▶ Exercise instructions
Reproduce verbatim the lines from the start of the records up to and including the line with "0: (313, 181)".

— Start Source material —

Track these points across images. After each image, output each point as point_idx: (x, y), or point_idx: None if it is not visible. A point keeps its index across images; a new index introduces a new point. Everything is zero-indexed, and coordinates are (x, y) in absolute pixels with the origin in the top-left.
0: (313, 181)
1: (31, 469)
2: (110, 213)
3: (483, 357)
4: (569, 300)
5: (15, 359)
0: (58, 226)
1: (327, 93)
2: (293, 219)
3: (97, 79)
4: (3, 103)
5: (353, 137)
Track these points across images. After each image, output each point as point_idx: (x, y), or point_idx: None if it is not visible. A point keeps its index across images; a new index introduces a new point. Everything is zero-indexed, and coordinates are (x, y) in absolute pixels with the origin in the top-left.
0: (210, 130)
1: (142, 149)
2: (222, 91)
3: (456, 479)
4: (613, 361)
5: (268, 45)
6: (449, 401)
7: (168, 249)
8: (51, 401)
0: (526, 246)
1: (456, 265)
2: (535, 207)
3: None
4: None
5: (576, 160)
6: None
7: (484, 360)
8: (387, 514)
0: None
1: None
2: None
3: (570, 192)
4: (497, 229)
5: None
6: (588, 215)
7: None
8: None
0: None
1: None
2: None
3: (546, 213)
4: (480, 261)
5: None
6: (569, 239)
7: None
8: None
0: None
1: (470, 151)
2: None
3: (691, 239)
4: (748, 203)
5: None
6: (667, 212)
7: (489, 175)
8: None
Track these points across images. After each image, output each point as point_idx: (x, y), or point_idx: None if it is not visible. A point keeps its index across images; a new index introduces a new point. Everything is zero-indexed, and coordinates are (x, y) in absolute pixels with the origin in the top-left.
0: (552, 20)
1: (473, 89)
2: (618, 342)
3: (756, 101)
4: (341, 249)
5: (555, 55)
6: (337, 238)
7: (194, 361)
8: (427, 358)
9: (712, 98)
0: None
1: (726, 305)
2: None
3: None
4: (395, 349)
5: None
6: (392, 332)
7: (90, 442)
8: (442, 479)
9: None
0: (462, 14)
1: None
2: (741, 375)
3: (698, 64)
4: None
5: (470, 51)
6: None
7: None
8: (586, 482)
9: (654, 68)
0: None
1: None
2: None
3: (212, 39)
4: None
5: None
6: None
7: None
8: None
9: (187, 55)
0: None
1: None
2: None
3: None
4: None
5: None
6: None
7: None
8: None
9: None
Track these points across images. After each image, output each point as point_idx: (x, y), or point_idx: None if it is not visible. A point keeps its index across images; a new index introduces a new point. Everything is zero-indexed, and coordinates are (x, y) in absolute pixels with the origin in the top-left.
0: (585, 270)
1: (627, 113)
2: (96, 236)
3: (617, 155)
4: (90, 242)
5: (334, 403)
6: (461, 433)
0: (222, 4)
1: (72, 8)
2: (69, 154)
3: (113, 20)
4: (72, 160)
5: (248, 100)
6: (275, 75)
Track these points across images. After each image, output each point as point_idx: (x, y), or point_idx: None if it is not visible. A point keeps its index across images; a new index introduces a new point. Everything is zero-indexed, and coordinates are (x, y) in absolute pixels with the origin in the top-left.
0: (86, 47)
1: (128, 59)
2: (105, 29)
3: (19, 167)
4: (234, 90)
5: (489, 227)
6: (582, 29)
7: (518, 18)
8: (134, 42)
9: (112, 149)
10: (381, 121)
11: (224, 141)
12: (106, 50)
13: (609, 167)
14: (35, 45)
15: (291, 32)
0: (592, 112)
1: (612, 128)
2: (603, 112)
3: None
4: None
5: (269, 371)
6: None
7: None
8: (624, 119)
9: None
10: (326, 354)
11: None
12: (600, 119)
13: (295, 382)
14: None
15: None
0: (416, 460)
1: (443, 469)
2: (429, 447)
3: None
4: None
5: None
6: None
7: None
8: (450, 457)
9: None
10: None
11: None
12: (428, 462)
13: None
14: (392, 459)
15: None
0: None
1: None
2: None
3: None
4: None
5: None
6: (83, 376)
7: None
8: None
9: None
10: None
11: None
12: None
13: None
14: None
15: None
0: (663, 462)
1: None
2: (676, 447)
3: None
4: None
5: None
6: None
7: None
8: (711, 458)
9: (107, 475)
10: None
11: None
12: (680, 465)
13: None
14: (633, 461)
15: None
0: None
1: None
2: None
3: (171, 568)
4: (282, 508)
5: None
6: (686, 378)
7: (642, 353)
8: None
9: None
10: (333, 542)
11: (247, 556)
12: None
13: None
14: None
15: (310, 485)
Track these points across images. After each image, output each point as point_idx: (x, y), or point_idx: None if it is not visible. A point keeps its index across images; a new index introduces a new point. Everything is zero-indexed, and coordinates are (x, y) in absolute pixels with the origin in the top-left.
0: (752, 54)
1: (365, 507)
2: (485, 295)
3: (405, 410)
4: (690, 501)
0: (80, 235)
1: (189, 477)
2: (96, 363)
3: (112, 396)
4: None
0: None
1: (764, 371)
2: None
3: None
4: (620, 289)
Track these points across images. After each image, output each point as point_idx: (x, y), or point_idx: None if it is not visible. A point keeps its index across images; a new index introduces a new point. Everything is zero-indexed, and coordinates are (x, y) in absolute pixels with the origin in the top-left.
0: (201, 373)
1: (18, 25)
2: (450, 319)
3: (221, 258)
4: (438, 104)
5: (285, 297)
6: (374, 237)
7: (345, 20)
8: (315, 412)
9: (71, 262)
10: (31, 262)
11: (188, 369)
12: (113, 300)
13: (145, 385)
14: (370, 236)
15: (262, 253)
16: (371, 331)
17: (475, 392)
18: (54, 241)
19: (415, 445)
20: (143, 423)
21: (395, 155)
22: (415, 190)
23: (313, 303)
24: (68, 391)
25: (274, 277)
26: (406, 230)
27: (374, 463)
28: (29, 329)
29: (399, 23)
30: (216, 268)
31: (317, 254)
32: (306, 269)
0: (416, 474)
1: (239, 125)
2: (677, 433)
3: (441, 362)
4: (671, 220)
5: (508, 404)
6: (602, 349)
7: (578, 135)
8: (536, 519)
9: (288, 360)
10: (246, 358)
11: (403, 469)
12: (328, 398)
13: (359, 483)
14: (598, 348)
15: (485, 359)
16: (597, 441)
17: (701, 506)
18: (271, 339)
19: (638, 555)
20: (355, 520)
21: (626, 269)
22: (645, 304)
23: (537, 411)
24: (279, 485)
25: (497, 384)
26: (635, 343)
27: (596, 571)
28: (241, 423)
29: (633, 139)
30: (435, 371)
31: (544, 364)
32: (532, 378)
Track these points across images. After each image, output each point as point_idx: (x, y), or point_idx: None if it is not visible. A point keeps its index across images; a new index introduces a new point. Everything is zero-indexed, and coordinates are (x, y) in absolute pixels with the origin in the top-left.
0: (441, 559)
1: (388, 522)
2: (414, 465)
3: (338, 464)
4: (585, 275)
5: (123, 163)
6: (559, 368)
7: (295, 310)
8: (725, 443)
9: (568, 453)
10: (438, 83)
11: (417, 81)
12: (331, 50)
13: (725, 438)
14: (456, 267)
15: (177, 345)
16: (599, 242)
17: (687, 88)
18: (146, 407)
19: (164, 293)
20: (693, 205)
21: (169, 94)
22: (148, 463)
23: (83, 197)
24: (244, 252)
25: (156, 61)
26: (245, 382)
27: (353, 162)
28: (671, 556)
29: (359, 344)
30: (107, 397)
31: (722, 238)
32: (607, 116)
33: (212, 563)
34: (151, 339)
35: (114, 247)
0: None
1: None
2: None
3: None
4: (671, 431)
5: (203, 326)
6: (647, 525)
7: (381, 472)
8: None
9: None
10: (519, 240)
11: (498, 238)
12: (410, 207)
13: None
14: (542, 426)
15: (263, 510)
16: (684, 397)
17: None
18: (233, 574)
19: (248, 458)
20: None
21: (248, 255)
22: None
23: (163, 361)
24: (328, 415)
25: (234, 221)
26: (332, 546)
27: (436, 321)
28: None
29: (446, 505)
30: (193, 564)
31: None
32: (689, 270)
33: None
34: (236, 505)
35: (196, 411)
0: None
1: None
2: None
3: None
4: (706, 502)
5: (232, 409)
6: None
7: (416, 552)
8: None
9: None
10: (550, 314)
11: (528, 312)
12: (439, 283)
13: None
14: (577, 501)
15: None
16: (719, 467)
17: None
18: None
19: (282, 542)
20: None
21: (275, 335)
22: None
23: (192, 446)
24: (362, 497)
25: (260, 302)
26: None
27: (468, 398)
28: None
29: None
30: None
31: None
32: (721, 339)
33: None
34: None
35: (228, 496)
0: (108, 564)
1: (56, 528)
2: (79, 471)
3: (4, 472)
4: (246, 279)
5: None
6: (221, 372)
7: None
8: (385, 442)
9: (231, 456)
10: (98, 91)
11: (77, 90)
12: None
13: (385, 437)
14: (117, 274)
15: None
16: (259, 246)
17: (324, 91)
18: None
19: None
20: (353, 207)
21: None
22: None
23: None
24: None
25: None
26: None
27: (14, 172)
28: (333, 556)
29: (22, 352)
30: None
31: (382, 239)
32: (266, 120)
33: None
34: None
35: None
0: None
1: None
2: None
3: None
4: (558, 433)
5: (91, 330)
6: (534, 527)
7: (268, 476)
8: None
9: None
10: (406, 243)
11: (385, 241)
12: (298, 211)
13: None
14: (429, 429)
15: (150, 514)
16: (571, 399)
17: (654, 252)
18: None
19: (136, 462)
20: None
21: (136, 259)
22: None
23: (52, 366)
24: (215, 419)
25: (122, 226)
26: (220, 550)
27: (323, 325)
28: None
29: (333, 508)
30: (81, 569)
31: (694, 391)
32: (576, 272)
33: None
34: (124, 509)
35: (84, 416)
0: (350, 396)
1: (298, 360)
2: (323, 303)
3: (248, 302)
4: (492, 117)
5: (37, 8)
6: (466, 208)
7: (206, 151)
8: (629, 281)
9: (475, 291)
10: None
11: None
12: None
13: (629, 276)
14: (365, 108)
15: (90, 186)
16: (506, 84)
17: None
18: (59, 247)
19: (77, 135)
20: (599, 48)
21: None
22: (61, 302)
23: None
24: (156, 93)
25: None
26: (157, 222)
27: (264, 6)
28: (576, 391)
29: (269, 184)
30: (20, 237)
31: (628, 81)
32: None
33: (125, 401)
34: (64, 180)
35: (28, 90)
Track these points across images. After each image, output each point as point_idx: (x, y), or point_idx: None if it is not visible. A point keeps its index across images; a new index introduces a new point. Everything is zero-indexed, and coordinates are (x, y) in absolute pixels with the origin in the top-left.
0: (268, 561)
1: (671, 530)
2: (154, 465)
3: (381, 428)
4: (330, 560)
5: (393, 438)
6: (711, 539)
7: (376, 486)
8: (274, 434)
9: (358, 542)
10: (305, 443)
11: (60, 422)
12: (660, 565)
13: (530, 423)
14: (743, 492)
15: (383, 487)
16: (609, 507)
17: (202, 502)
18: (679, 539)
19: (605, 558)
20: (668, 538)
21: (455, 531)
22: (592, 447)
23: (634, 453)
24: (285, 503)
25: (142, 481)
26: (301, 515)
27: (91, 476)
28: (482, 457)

— End Source material —

▶ Response to this task
Track these points across images. After each image, output each point as point_idx: (x, y), or point_idx: None if it is not visible. A point keeps its index across images; a new index introduces a new point. Everything is zero-indexed, and coordinates are (x, y) in absolute pixels with the origin in the top-left.
0: (313, 181)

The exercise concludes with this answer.